El morado es nuestro santo y seña, siempre está presente. Morado de toda la vida en las capas que visten penitencia y arrepentimiento, morados llegan los nazarenos y los turbantes del amor, morada llega Doña Cuaresma con su vil penitenciario bajo el brazo. Morados nos ponemos cuando nos juntamos más de tres, no me digais que no.
Y que nadie piense que aquí concluye este viaje. Encontramos también el puro arcoiris en las túnicas de los apóstoles. La policromía perenne en las tallas. En la noche del Miércoles Santo, el vivaracho y atrevido color naranja adquiere matices lóbregos. Un naranja fantasmagórico que asoma de entre el negro más negro, sirviéndose de llamas y extraños sombreados que se deslizan por las paredes. Negro, burdeos, aceituna, muestrario de colores con empaque que nos acompañan junto a las almohadillas. Tiniebla, violeta, rojo sangre, amarillo común, azul, tintes variopintos que se derriten en los hachones. Verde, blanca y negra, la gran olvidada de nuestros balcones. Procesiones a vista de pájaro: un hilillo multicolor y serpenteante enhebrando la ciudad antigua.

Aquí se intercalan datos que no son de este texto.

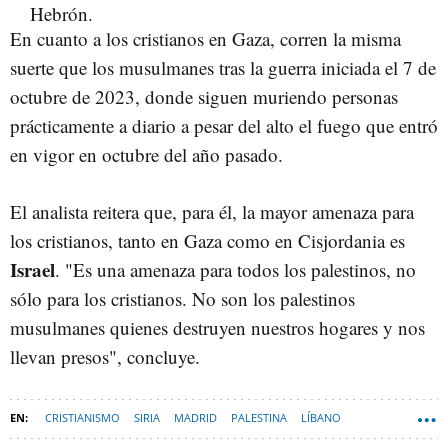
En cuanto a los cristianos en Gaza, corren la misma
suerte que los musulmanes tras la guerra iniciada el 7 de
octubre de 2023, donde siguen muriendo personas
prácticamente a diario a pesar del alto el fuego que entró
en vigor en octubre del año pasado.
El analista reitera que, para él, la mayor amenaza para
los cristianos, tanto en Gaza como en Cisjordania es
Israel
. "Es una amenaza para todos los palestinos, no
sólo para los cristianos. No son los palestinos
musulmanes quienes destruyen nuestros hogares y nos
llevan presos", concluye.
CRISTIANISMO
SIRIA
MADRID
PALESTINA
LÍBANO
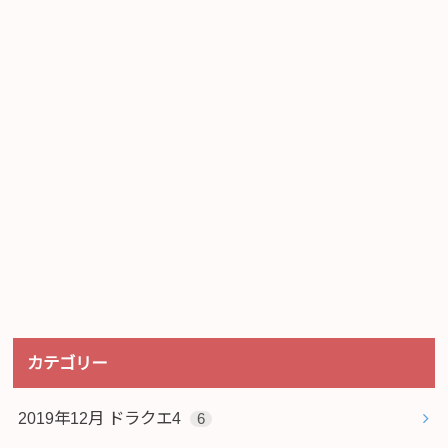
カテゴリー
2019年12月 ドラクエ4
6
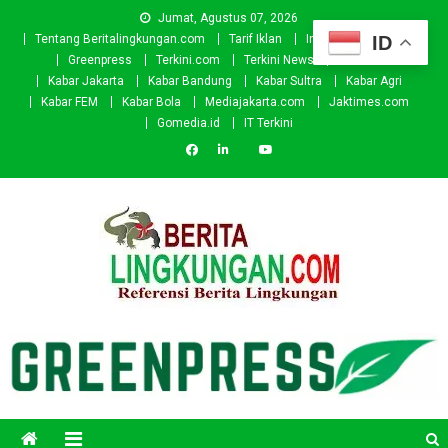
Skip
Jumat, Agustus 07, 2026
to
ID
Tentang Beritalingkungan.com
Tarif Iklan
Investor
Donasi
content
Greenpress
Terkini.com
Terkini News
Kabar.id
Kabar Jakarta
Kabar Bandung
Kabar Sultra
Kabar Agri
Kabar FEM
Kabar Bola
Mediajakarta.com
Jaktimes.com
Gomedia.id
IT Terkini
Beritalingkungan.com
Situs Berita Lingkungan Indonesia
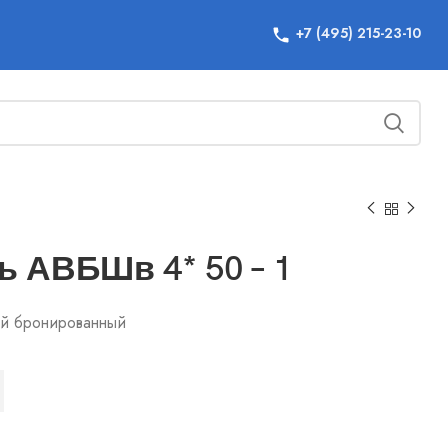
+7 (495) 215-23-10
ь АВБШв 4* 50 – 1
ой бронированный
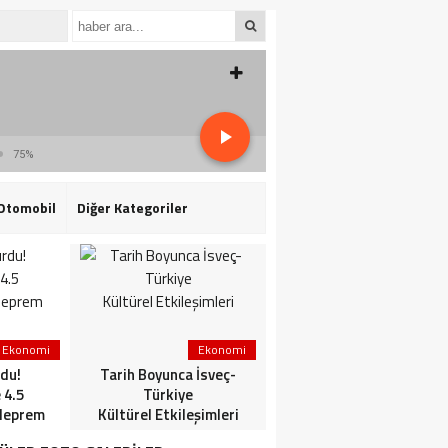
75%
Otomobil
Diğer Kategoriler
Ekonomi
Ekonomi
3. Sayfa
du!
Tarih Boyunca İsveç-
HaberlerGündem
 4.5
Türkiye
HaberleriSon dakika: Mİ
deprem
Kültürel Etkileşimleri
ve TSK’dan ortak
operasyon! Kırmızı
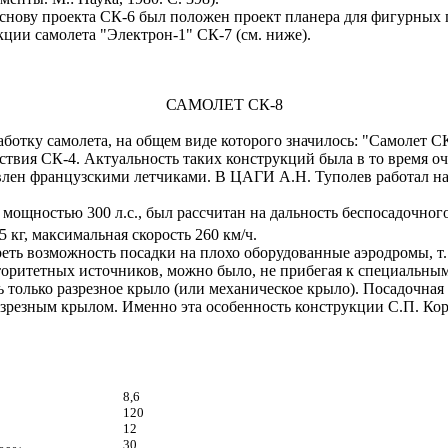
основу проекта СК-6 был положен проект планера для фигурных 
ции самолета "Электрон-1" СК-7 (см. ниже).
САМОЛЕТ СК-8
работку самолета, на общем виде которого значилось: "Самолет 
твия СК-4. Актуальность таких конструкций была в то время оче
овлен французскими летчиками. В ЦАГИ А.Н. Туполев работал на
ощностью 300 л.с., был рассчитан на дальность беспосадочного п
15 кг, максимальная скорость 260 км/ч.
еть возможность посадки на плохо оборудованные аэродромы, т.
торитетных источников, можно было, не прибегая к специальным
только разрезное крыло (или механическое крыло). Посадочная
азрезным крылом. Именно эта особенность конструкции С.П. Кор
8,6
120
12
30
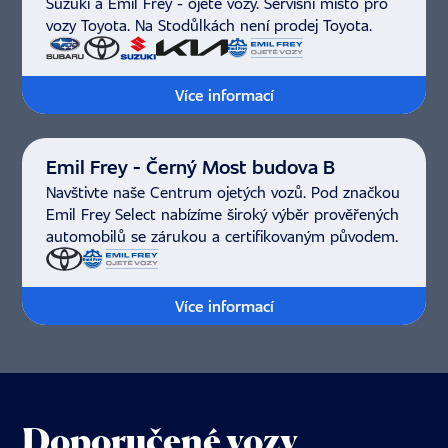
Suzuki a Emil Frey - ojeté vozy. Servisní místo pro
vozy Toyota. Na Stodůlkách není prodej Toyota.
Více informací
Emil Frey - Černý Most budova B
Navštivte naše Centrum ojetých vozů. Pod značkou
Emil Frey Select nabízíme široký výběr prověřených
automobilů se zárukou a certifikovaným původem.
Více informací
Doporučené vozy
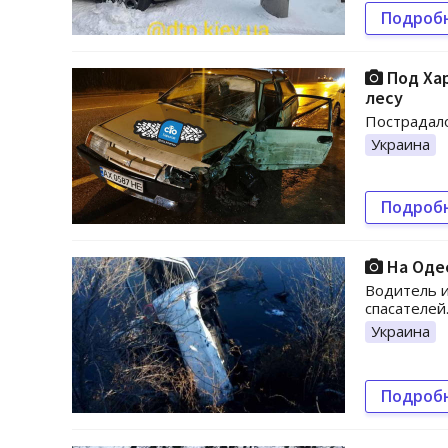
Подроб
Под Хар
лесу
Пострадало
Украина
Подроб
На Одес
Водитель и
спасателей
Украина
Подроб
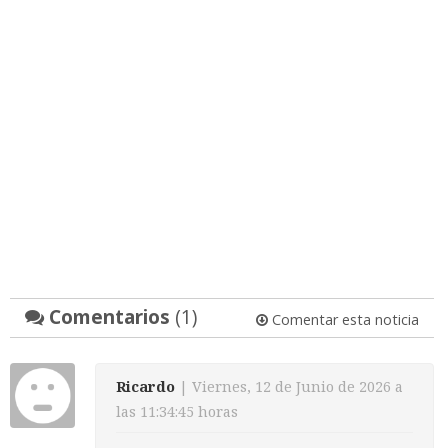
Comentarios
(1)
Comentar esta noticia
Ricardo
| Viernes, 12 de Junio de 2026 a
las 11:34:45 horas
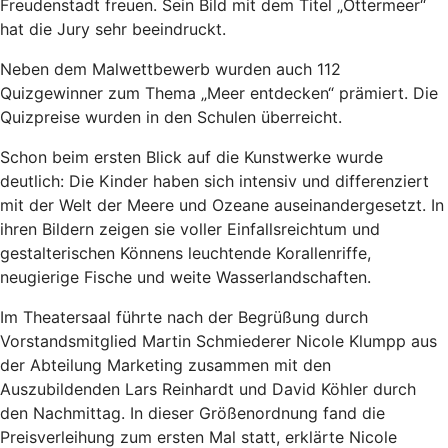
Freudenstadt freuen. Sein Bild mit dem Titel „Ottermeer“
hat die Jury sehr beeindruckt.
Neben dem Malwettbewerb wurden auch 112
Quizgewinner zum Thema „Meer entdecken“ prämiert. Die
Quizpreise wurden in den Schulen überreicht.
Schon beim ersten Blick auf die Kunstwerke wurde
deutlich: Die Kinder haben sich intensiv und differenziert
mit der Welt der Meere und Ozeane auseinandergesetzt. In
ihren Bildern zeigen sie voller Einfallsreichtum und
gestalterischen Könnens leuchtende Korallenriffe,
neugierige Fische und weite Wasserlandschaften.
Im Theatersaal führte nach der Begrüßung durch
Vorstandsmitglied Martin Schmiederer Nicole Klumpp aus
der Abteilung Marketing zusammen mit den
Auszubildenden Lars Reinhardt und David Köhler durch
den Nachmittag. In dieser Größenordnung fand die
Preisverleihung zum ersten Mal statt, erklärte Nicole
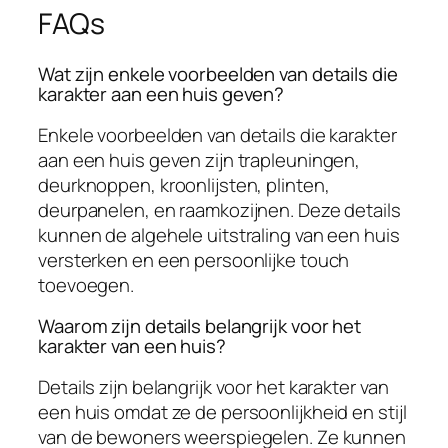
FAQs
Wat zijn enkele voorbeelden van details die
karakter aan een huis geven?
Enkele voorbeelden van details die karakter
aan een huis geven zijn trapleuningen,
deurknoppen, kroonlijsten, plinten,
deurpanelen, en raamkozijnen. Deze details
kunnen de algehele uitstraling van een huis
versterken en een persoonlijke touch
toevoegen.
Waarom zijn details belangrijk voor het
karakter van een huis?
Details zijn belangrijk voor het karakter van
een huis omdat ze de persoonlijkheid en stijl
van de bewoners weerspiegelen. Ze kunnen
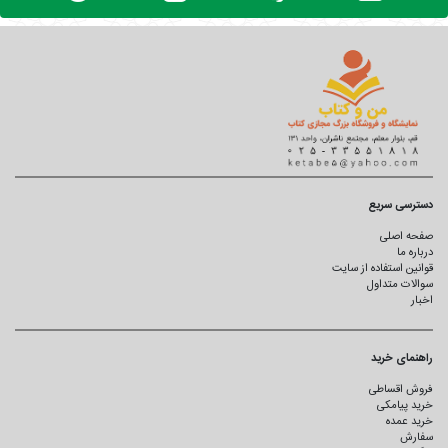
دسترسی سریع
صفحه اصلی
درباره ما
قوانین استفاده از سایت
سوالات متداول
اخبار
راهنمای خرید
فروش اقساطی
خرید پیامکی
خرید عمده
سفارش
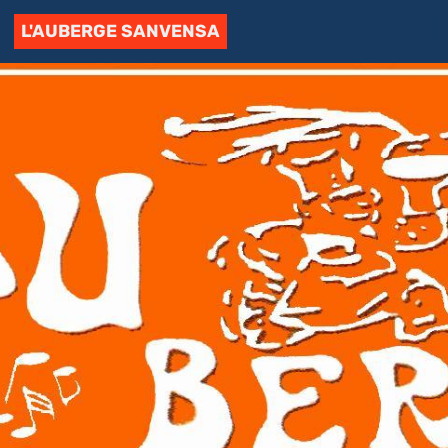
L'AUBERGE SANVENSA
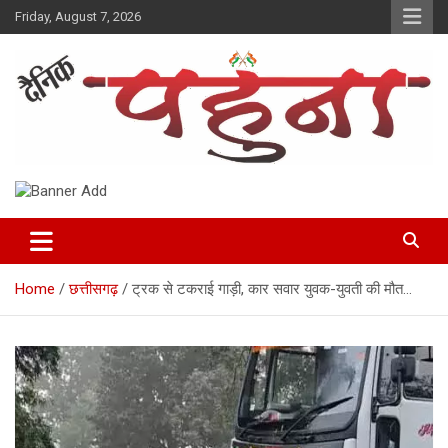
Skip
Friday, August 7, 2026
to
content
Dainik Pahuna
Home
छत्तीसगढ़
ट्रक से टकराई गाड़ी, कार सवार युवक-युवती की मौत…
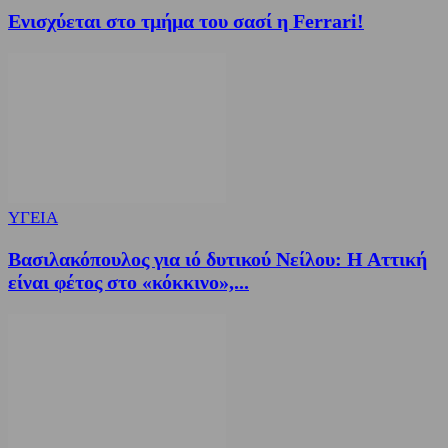
Ενισχύεται στο τμήμα του σασί η Ferrari!
ΥΓΕΙΑ
Βασιλακόπουλος για ιό δυτικού Νείλου: Η Αττική
είναι φέτος στο «κόκκινο»,...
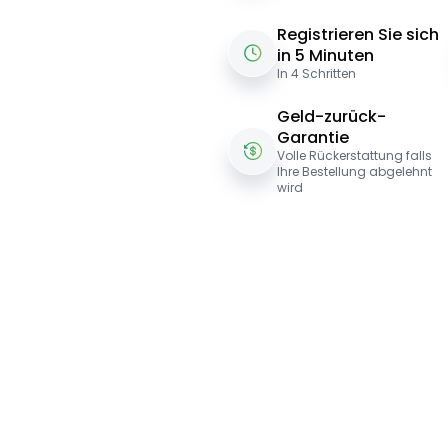
Registrieren Sie sich
in 5 Minuten
In 4 Schritten
Geld-zurück-
Garantie
Volle Rückerstattung falls
Ihre Bestellung abgelehnt
wird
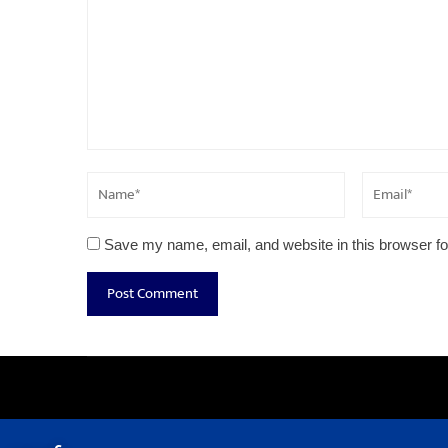
Save my name, email, and website in this browser fo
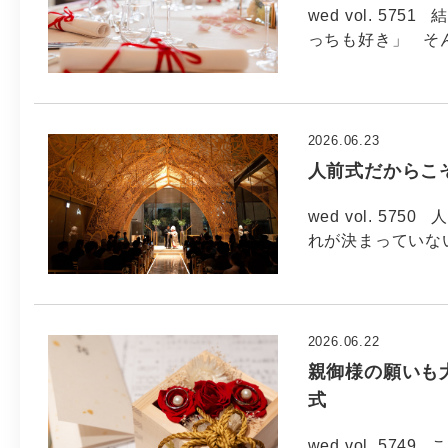
wed vol. 5
っちも好き」 そ
2026.06.23
人前式だからこそ
wed vol. 5
れが決まっていない
2026.06.22
親御様の願いも大
式
wed vol. 5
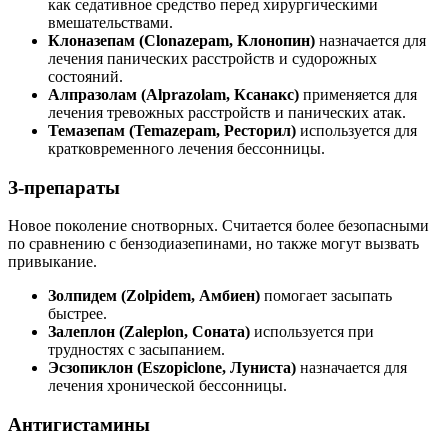
как седативное средство перед хирургическими
вмешательствами.
Клоназепам (Clonazepam, Клонопин)
назначается для
лечения панических расстройств и судорожных
состояний.
Алпразолам (Alprazolam, Ксанакс)
применяется для
лечения тревожных расстройств и панических атак.
Темазепам (Temazepam, Ресторил)
используется для
кратковременного лечения бессонницы.
З-препараты
Новое поколение снотворных. Считается более безопасными
по сравнению с бензодиазепинами, но также могут вызвать
привыкание.
Золпидем (Zolpidem, Амбиен)
помогает засыпать
быстрее.
Залеплон (Zaleplon, Соната)
используется при
трудностях с засыпанием.
Эсзопиклон (Eszopiclone, Луниста)
назначается для
лечения хронической бессонницы.
Антигистамины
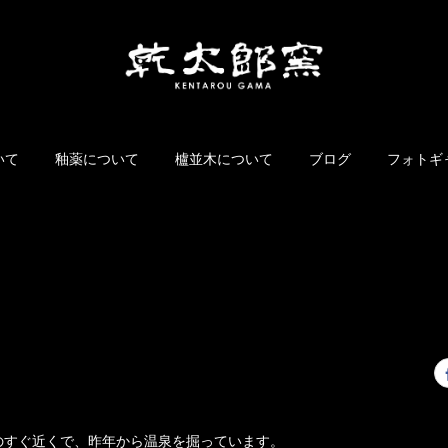
いて
釉薬について
櫨並木について
ブログ
フォトギ
のすぐ近くで、昨年から温泉を掘っています。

Mira que incluso lo translúcido reluce con personalidad propia en este radiante estallido de colores que llamamos Semana de Pasión. Incoloras como las brisas son las subvenciones que no llegan, el cosquilleo de Febrero, la fatiga, el abrazo, la mirada, el apretón, el compañerismo, una cuesta abajo, diez cuestas arriba, la espera, el redoble lejano, la melodía triunfante, la voz de una saeta jugando con el viento. Quién trazará soledades, tensiones, angustias y carcajadas espontáneas… quién dibujará tanto trabajo, tantas horas y tantos sudores, tantos disgustos gratuitos, tributos ineludibles que no salen a la luz, tantos secretos que nos llevaremos a la tumba. ¿Quién los pintará, acaso con tinta invisible? ¿Qué pinceles dieron vida a una obra maestra de esta hondura? ¿Qué bestias se arropan con el pelaje que los corona? ¿Quién concebió la mezcla de las pinturas que los remojaron? ¿Qué árboles nos ofrendan la paleta sobre la que descansan? ¿De quién es la mano que los dirige con maestría y que supo dar un salto adelante sin dejar de ser sabia? Ninguno de ellos me los imagino habitando en el mundo que nos enseñaron. Solamente Cáceres, auténtico museo a cielo abierto, sería capaz de dar cobijo a semejante mosaico de arte y valores.